Arbeitsauftrag ::
Nenne das Werkzeug, mit dem Enumerator im Forenthread über das Sperren ausländischer IPs nach eigener Aussage recht zufrieden ist.

Dokumentabschnitt ::
# Ausländische Ip`s sperren



## webguru2009 (21. September 2009)

Hi,

ich weiß es klingt vielleicht blöd aber ich möchte auf meinem Suse 10.3 Root, es so einstellen, das er nur Ip`s aus Deutschland erlauben soll.
Nutzer aus anderen Ländern soll er sperren.

Ich kenne die Variante über IpTables aber das wäre eine Rießen Liste und da wüsste ich nicht ob ich alle hätte, deshalb frage ich lieber ob es eine andere Variante gibt.


----------



## Enumerator (21. September 2009)

Moin!

So blöd klingt das gar nicht, mir gehen die ewigen _authentication failure_s auch auf die nerven. Ich persönlich bin mit fail2ban recht zufrieden - damit kann man zwar nicht diverse asiatische Staaten komplett aussperren, aber immerhin minimiert es die Chancen extrem.

Ansonsten kannst Du noch mit iptables ganze IP-Bereiche sperren. Die für Dich interesanten sind nicht allzu viele.

Gruß
Enum


----------



## webguru2009 (21. September 2009)

fail2ban sieht recht Interesannt aus.

Gibt es nicht eine Variante wo man sagt: Nur Deutschland darf zugreifen?


----------

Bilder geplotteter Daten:
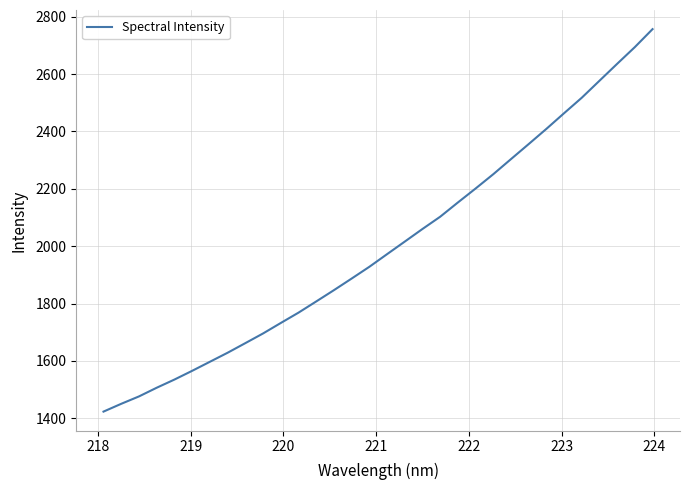

What is the maximum value shown in the chart?

2756.6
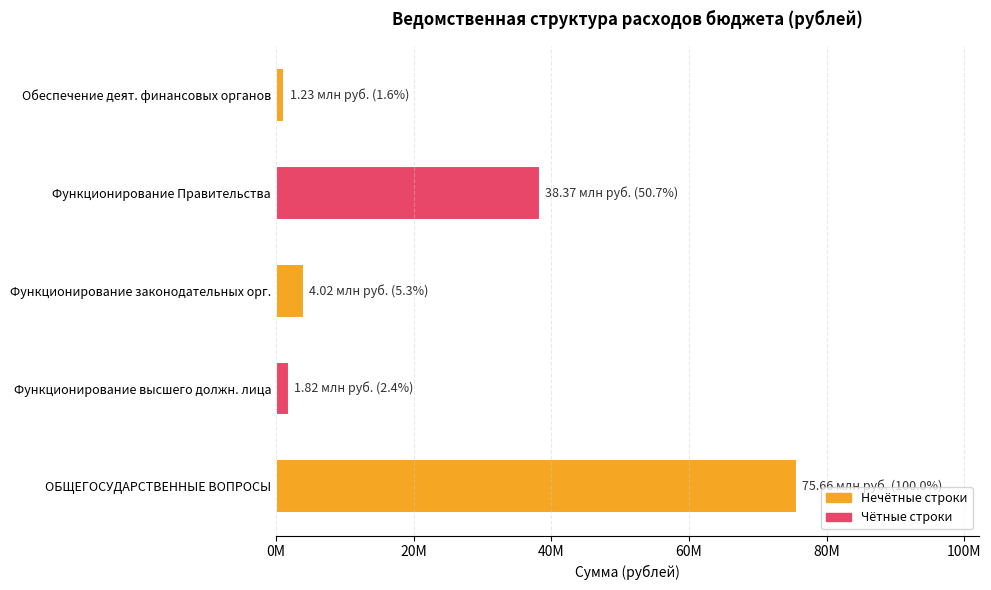

What is the minimum value shown in the chart?

1227147.3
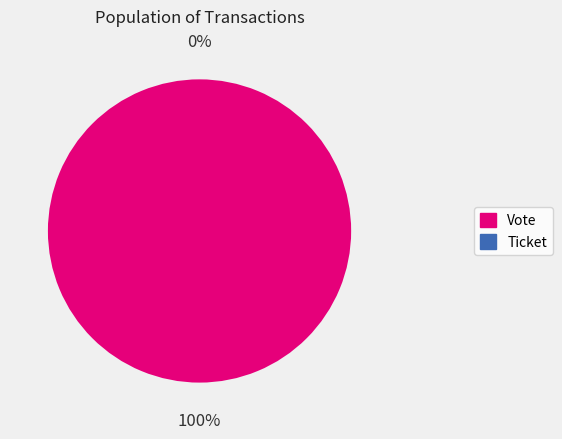

What is the smallest slice in the pie chart?

Ticket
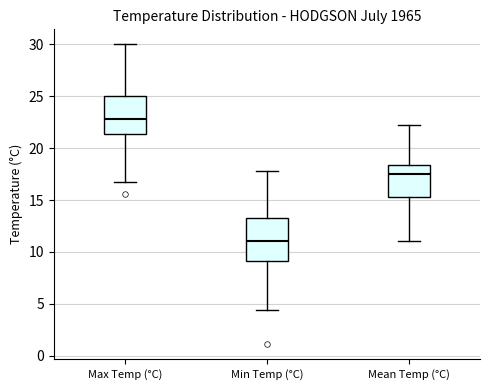

Which box has the lowest median line?

Min Temp (°C)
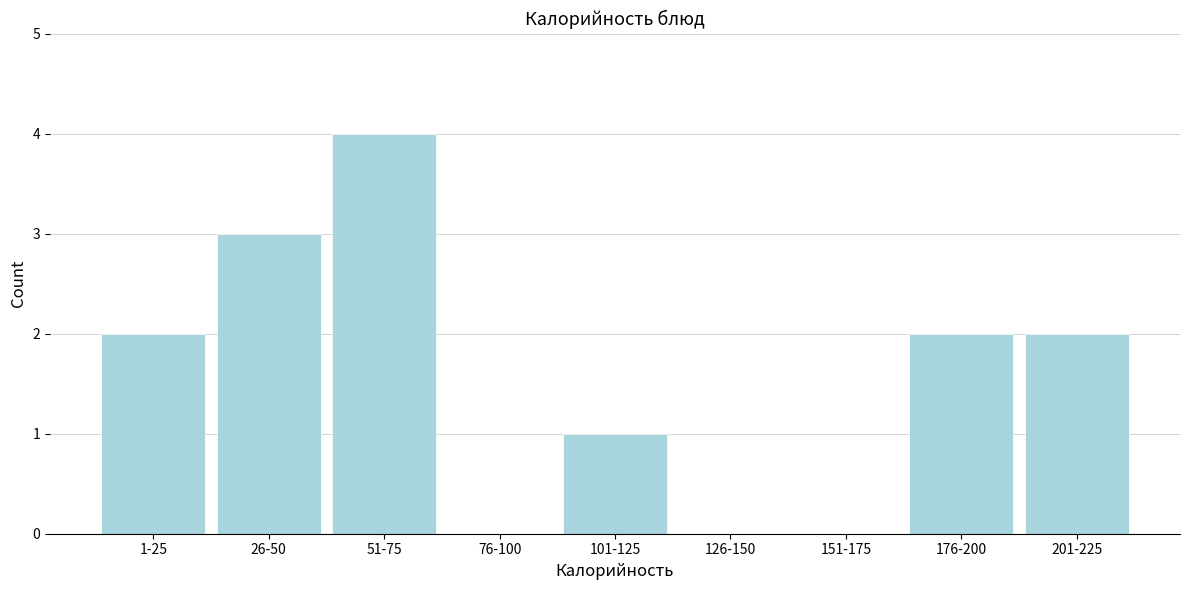

Reading left to right, list all the values displayed in this chart.

1-25=2	26-50=3	51-75=4	76-100=0	101-125=1	126-150=0	151-175=0	176-200=2	201-225=2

Antwort zur Aufgabe ::
Mit fail2ban.